§ Artikel:
- - - -

WE  NADEREN NOVEMBER WEER


Ik droomde vanaf het strand naar een kilometerslange brug te kijken, die vol stond met mensen. Die keken, zag ik, toen ik er ineens bij stond, naar een enorme onderzeeboot. Gevolgd door een kleinere. Die grote, zeiden de mensen, moest wel een Turkse zijn.. We keken een poosje naar die net onder het wateroppervlak varende boten en toen stond ik weer op het natte deel van het strand, zeewater naderde mijn voeten. Ineens voelde ik hoeveel pijn mijn voeten weer deden en ik trok mijn schoenen en sokken uit. En liet het water erover spoelen. Daarna verliet ik, op blote voeten, het strand en de mensen en liep over de boulevard  naar Utrecht. Een urenlange wandeling in mijn droom, waar ik op enig moment het overdekte winkelcentrum Hoog Catherijne binnenliep. Maar dat zag er niet uit zoals ik het kende. Ik strompelde inmiddels met pijn en grote moeite maar ik moest vooruit. En liep door de catacomben (?) van het winkelcentrum. Smalle gangen die de achterkanten van de winkels met elkaar verbonden. Of het in de dagelijkse werkelijkheid ook zo is weet ik niet. Geen daglicht, amper kunstlicht. Een soort voorgeborchte, waarin mijn zoon indertijd ‘geleefd’ moet hebben, toen hij daar als verslaafde in gezelschap van zijn zombi-achtige medeverslaafden leefde en sliep.  Ik smeekte om er een eind aan te maken, ik was zo moe en mijn blote voeten deden zoveel pijn.. Een niet te horen antwoord, dat ik wel begreep: nog even volhouden, je bent er bijna. Toen werd ik langzaam wakker… en mijn voeten brandden alsof ik inderdaad tientallen kilometers had afgelegd. Nouja, in 83 jaar kun je veel kilometers afleggen.

- - - -

§ Opdrachten:
**a)** Herschrijf de alinea uit het artikel die begint met "Ik droomde vanaf het strand" als een beknopte opsomming met de belangrijkste feiten.
**b)** Schrijf de regels van de records ongewijzigd uit, vanaf het begin van de records tot en met de regel met "phylum: Mollusca".

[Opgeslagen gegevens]
- - - -

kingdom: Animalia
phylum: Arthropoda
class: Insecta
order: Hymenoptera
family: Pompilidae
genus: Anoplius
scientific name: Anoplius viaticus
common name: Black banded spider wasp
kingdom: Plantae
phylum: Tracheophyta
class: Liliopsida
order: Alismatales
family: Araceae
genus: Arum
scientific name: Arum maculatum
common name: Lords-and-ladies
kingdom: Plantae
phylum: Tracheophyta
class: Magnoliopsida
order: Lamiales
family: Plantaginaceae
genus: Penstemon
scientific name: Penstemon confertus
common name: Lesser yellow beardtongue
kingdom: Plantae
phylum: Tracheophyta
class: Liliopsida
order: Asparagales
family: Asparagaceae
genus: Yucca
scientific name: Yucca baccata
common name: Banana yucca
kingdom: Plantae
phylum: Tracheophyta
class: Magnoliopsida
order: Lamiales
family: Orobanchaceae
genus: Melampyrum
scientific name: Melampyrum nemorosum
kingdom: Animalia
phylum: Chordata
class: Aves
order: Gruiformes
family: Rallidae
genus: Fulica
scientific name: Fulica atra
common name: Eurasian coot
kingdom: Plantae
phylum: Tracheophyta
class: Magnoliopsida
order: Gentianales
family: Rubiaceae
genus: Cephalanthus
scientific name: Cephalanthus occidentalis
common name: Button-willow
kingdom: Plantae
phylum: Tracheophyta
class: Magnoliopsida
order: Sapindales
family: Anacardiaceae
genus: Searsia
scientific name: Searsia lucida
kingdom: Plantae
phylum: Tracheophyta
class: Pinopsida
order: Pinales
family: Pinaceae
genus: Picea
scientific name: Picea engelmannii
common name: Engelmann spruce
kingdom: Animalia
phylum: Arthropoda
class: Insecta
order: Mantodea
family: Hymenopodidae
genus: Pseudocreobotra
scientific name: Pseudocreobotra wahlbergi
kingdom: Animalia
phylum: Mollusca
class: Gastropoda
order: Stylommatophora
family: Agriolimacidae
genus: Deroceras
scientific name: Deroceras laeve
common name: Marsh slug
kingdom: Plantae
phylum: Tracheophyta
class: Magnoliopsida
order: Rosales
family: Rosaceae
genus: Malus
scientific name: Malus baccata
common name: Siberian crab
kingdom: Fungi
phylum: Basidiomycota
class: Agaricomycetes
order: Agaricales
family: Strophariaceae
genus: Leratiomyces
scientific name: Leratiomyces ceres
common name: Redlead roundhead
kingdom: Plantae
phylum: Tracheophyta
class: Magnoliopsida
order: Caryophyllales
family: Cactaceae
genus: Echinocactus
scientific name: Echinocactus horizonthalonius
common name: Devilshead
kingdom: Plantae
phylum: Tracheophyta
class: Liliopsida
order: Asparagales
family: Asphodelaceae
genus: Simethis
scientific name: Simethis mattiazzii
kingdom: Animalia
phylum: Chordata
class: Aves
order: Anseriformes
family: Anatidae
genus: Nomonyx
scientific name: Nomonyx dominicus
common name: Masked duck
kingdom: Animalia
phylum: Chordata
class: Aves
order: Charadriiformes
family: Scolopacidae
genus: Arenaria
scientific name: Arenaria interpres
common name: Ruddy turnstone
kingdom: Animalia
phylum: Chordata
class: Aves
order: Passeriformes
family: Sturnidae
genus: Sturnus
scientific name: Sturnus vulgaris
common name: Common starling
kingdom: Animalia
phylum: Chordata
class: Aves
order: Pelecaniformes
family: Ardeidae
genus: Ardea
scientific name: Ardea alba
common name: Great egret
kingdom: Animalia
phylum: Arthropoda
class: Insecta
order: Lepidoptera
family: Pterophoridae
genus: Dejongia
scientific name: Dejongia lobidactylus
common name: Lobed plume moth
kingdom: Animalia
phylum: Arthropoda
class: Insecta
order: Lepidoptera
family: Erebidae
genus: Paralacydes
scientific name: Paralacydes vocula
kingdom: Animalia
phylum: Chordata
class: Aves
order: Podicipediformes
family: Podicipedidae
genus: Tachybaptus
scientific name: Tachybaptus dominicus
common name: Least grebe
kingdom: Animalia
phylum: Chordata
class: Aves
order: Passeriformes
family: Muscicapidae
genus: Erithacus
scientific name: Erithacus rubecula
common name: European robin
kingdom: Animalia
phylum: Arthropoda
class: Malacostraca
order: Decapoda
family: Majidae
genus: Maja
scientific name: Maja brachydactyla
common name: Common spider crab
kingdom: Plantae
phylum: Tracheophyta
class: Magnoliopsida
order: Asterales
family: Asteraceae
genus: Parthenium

- - - -

§ Uitwerkingen:
**a)**
- In een droom kijk ik vanaf het strand naar een kilometerslange brug vol mensen.
- Die mensen kijken naar een enorme onderzeeboot, gevolgd door een kleinere. Volgens hen moet de grote een Turkse zijn.
- Terug op het natte strand voel ik pijn aan mijn voeten. Ik trek mijn schoenen en sokken uit en laat het zeewater erover spoelen.
- Op blote voeten loop ik urenlang over de boulevard naar Utrecht en kom in het winkelcentrum Hoog Catherijne, dat er anders uitziet dan ik het kende.
- Strompelend ga ik door smalle gangen achter de winkels, zonder daglicht en met amper kunstlicht. Het is een soort voorgeborchte waar mijn zoon indertijd als verslaafde leefde en sliep.
- Ik smeek om een einde, maar een onhoorbaar antwoord zegt: nog even volhouden, je bent er bijna.
- Ik word wakker met brandende voeten, alsof ik tientallen kilometers heb gelopen. In 83 jaar kun je veel kilometers afleggen.

**b)**
kingdom: Animalia
phylum: Arthropoda
class: Insecta
order: Hymenoptera
family: Pompilidae
genus: Anoplius
scientific name: Anoplius viaticus
common name: Black banded spider wasp
kingdom: Plantae
phylum: Tracheophyta
class: Liliopsida
order: Alismatales
family: Araceae
genus: Arum
scientific name: Arum maculatum
common name: Lords-and-ladies
kingdom: Plantae
phylum: Tracheophyta
class: Magnoliopsida
order: Lamiales
family: Plantaginaceae
genus: Penstemon
scientific name: Penstemon confertus
common name: Lesser yellow beardtongue
kingdom: Plantae
phylum: Tracheophyta
class: Liliopsida
order: Asparagales
family: Asparagaceae
genus: Yucca
scientific name: Yucca baccata
common name: Banana yucca
kingdom: Plantae
phylum: Tracheophyta
class: Magnoliopsida
order: Lamiales
family: Orobanchaceae
genus: Melampyrum
scientific name: Melampyrum nemorosum
kingdom: Animalia
phylum: Chordata
class: Aves
order: Gruiformes
family: Rallidae
genus: Fulica
scientific name: Fulica atra
common name: Eurasian coot
kingdom: Plantae
phylum: Tracheophyta
class: Magnoliopsida
order: Gentianales
family: Rubiaceae
genus: Cephalanthus
scientific name: Cephalanthus occidentalis
common name: Button-willow
kingdom: Plantae
phylum: Tracheophyta
class: Magnoliopsida
order: Sapindales
family: Anacardiaceae
genus: Searsia
scientific name: Searsia lucida
kingdom: Plantae
phylum: Tracheophyta
class: Pinopsida
order: Pinales
family: Pinaceae
genus: Picea
scientific name: Picea engelmannii
common name: Engelmann spruce
kingdom: Animalia
phylum: Arthropoda
class: Insecta
order: Mantodea
family: Hymenopodidae
genus: Pseudocreobotra
scientific name: Pseudocreobotra wahlbergi
kingdom: Animalia
phylum: Mollusca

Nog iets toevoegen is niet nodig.